Linking Remote Sensing and Ecological Modelling

Canopy photo and LiDAR scene
Photograph of a flight campaign and a LiDAR scene across the Hainich National Park. Photo: Stephan Getzin

The target of this research topic is the development of new methods for the calculation of vegetation attributes by using remote sensing systems. The outcome should contribute to continuous coverage mapping of aboveground carbon stocks and other attributes in vegetation and their dynamics. The most important goal is gaining a better understanding of the following scientific questions:

  • How can we obtain important forest attributes (aboveground biomass, leaf area, productivity, mortality, carbon fluxes) from remote sensing?
  • How can we use forest parameters derived from remote sensing to quantify disturbance type and disturbance intensity in forests?
  • Is it possible to derive relationships which relate forest structure parameters as derived by remote sensing to local tree species richness?
  • How can we couple local dynamic forest models and forest models with satellite data and how can we use satellite data to parameterise forest models?

» GIVEN TASK 1: Retype the entries starting at the line that contains "Question: From the" and ending at the last line of the entries, including both of those lines.

[Items listed in a dataset]

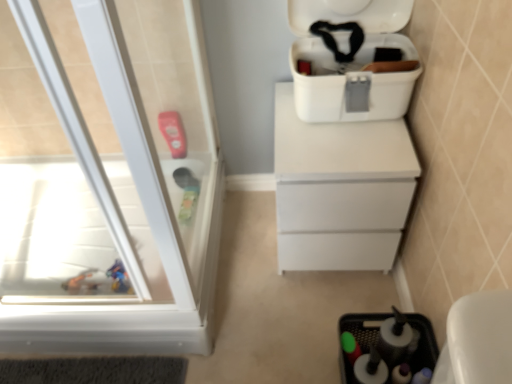
Question: Is transparent plastic screen door at left located within white matte chest of drawers at center?

Choices:
 (A) no
 (B) yes

Answer: (A)

Question: Considering the relative sizes of white matte chest of drawers at center and transparent plastic screen door at left in the image provided, is white matte chest of drawers at center shorter than transparent plastic screen door at left?

Choices:
 (A) no
 (B) yes

Answer: (B)

Question: Is white matte chest of drawers at center at the right side of transparent plastic screen door at left?

Choices:
 (A) no
 (B) yes

Answer: (B)

Question: From the image's perspective, does white matte chest of drawers at center appear lower than transparent plastic screen door at left?

Choices:
 (A) yes
 (B) no

Answer: (A)

Question: Can you confirm if white matte chest of drawers at center is wider than transparent plastic screen door at left?

Choices:
 (A) no
 (B) yes

Answer: (B)

Question: Is white matte chest of drawers at center located outside transparent plastic screen door at left?

Choices:
 (A) yes
 (B) no

Answer: (A)

Question: Is black plastic sink at lower right at the back of white plastic cooler at upper right?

» GIVEN TASK 2: In the remote sensing page, rewrite the passage starting at "Linking Remote Sensing" and ending at "from remote sensing?", putting "above-ground" wherever "aboveground" appears.

» TASK RESPONSE 1:
Question: From the image's perspective, does white matte chest of drawers at center appear lower than transparent plastic screen door at left?

Choices:
 (A) yes
 (B) no

Answer: (A)

Question: Can you confirm if white matte chest of drawers at center is wider than transparent plastic screen door at left?

Choices:
 (A) no
 (B) yes

Answer: (B)

Question: Is white matte chest of drawers at center located outside transparent plastic screen door at left?

Choices:
 (A) yes
 (B) no

Answer: (A)

Question: Is black plastic sink at lower right at the back of white plastic cooler at upper right?

» TASK RESPONSE 2:
Linking Remote Sensing and Ecological Modelling

Canopy photo and LiDAR scene
Photograph of a flight campaign and a LiDAR scene across the Hainich National Park. Photo: Stephan Getzin

The target of this research topic is the development of new methods for the calculation of vegetation attributes by using remote sensing systems. The outcome should contribute to continuous coverage mapping of above-ground carbon stocks and other attributes in vegetation and their dynamics. The most important goal is gaining a better understanding of the following scientific questions:

  • How can we obtain important forest attributes (above-ground biomass, leaf area, productivity, mortality, carbon fluxes) from remote sensing?